Workers gathered for lunch just before noon on Tuesday. At noon sharp, the work began.
FNB Bank provided the lunch to those who helped with the soybean harvest. Representatives of the bank on hand to serve the lunch were Mark Amdor, Joe Platt, Todd Jones and Tony Mensing.
“As soon as the bank found out, they set up to feed all of them,” Dunn said. “They just called, said they’d bring their food. It wasn’t just sandwiches either, it was a whole meal.”
Ernie loved farming. Mary remembers that he’s always loved farming.

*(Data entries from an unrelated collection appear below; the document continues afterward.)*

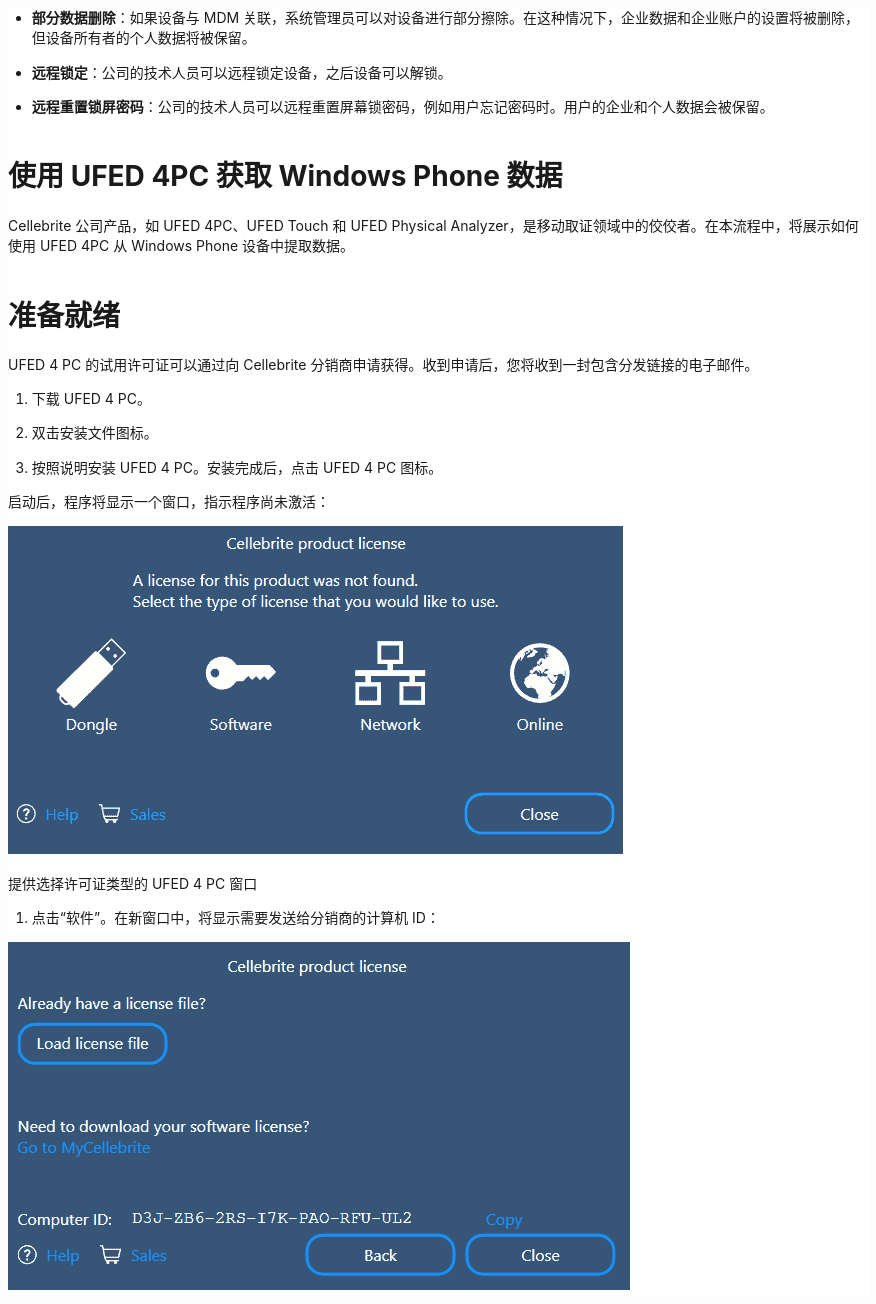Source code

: +   **部分数据删除**：如果设备与 MDM 关联，系统管理员可以对设备进行部分擦除。在这种情况下，企业数据和企业账户的设置将被删除，但设备所有者的个人数据将被保留。

+   **远程锁定**：公司的技术人员可以远程锁定设备，之后设备可以解锁。

+   **远程重置锁屏密码**：公司的技术人员可以远程重置屏幕锁密码，例如用户忘记密码时。用户的企业和个人数据会被保留。

# 使用 UFED 4PC 获取 Windows Phone 数据

Cellebrite 公司产品，如 UFED 4PC、UFED Touch 和 UFED Physical Analyzer，是移动取证领域中的佼佼者。在本流程中，将展示如何使用 UFED 4PC 从 Windows Phone 设备中提取数据。

# 准备就绪

UFED 4 PC 的试用许可证可以通过向 Cellebrite 分销商申请获得。收到申请后，您将收到一封包含分发链接的电子邮件。

1.  下载 UFED 4 PC。

1.  双击安装文件图标。

1.  按照说明安装 UFED 4 PC。安装完成后，点击 UFED 4 PC 图标。

启动后，程序将显示一个窗口，指示程序尚未激活：

![](img/39921978-44ff-40a7-b566-04aa8fd78381.png)

提供选择许可证类型的 UFED 4 PC 窗口

1.  点击“软件”。在新窗口中，将显示需要发送给分销商的计算机 ID：

![](img/101db768-955d-4038-a51b-074baf3d6aef.png)
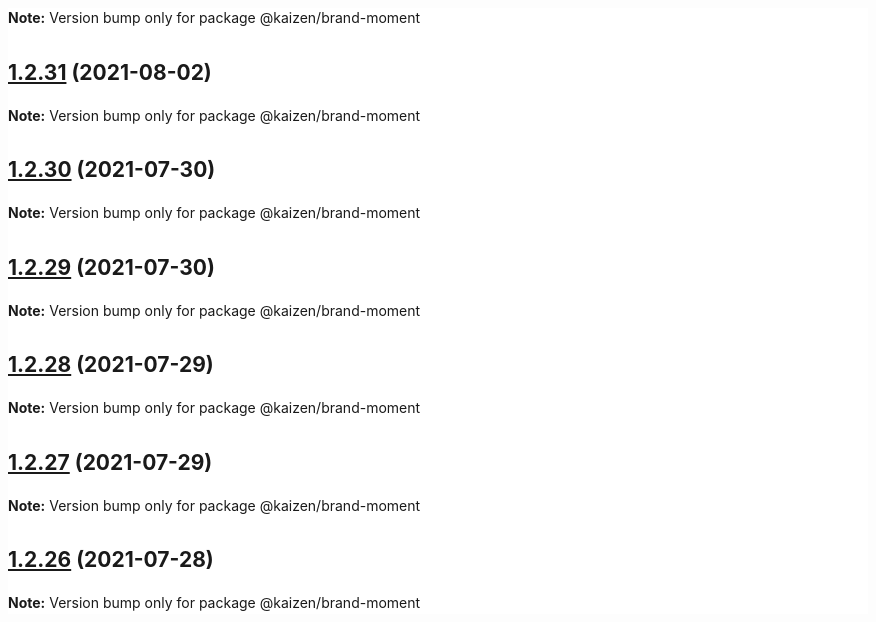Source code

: **Note:** Version bump only for package @kaizen/brand-moment





## [1.2.31](https://github.com/cultureamp/kaizen-design-system/compare/@kaizen/brand-moment@1.2.30...@kaizen/brand-moment@1.2.31) (2021-08-02)

**Note:** Version bump only for package @kaizen/brand-moment





## [1.2.30](https://github.com/cultureamp/kaizen-design-system/compare/@kaizen/brand-moment@1.2.29...@kaizen/brand-moment@1.2.30) (2021-07-30)

**Note:** Version bump only for package @kaizen/brand-moment





## [1.2.29](https://github.com/cultureamp/kaizen-design-system/compare/@kaizen/brand-moment@1.2.28...@kaizen/brand-moment@1.2.29) (2021-07-30)

**Note:** Version bump only for package @kaizen/brand-moment





## [1.2.28](https://github.com/cultureamp/kaizen-design-system/compare/@kaizen/brand-moment@1.2.27...@kaizen/brand-moment@1.2.28) (2021-07-29)

**Note:** Version bump only for package @kaizen/brand-moment





## [1.2.27](https://github.com/cultureamp/kaizen-design-system/compare/@kaizen/brand-moment@1.2.26...@kaizen/brand-moment@1.2.27) (2021-07-29)

**Note:** Version bump only for package @kaizen/brand-moment





## [1.2.26](https://github.com/cultureamp/kaizen-design-system/compare/@kaizen/brand-moment@1.2.25...@kaizen/brand-moment@1.2.26) (2021-07-28)

**Note:** Version bump only for package @kaizen/brand-moment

“We’ve always been in this area. We rented for quite some time and then bought here. We have been here for 30 years,” Mary Dunn said. “His death was a shock and a tragedy. I’m just now even able to talk about it. The community has been 100% supportive. I’ve never had to worry, there’s always been someone.”
Farmers hauled the grain to 21st Century Cooperative in Fontanelle, and Dunn is also grateful to the elevator for their cooperation in this project.
Jensen said he was grateful for all those who willingly answered the call to come help with the soybeans, and expects the same will be true when the corn comes out of the fields.
“We knew we had to get them out, and all I had to do was start making phone calls,” Jensen said. “It was one of those deals where I didn’t have to beg anybody.”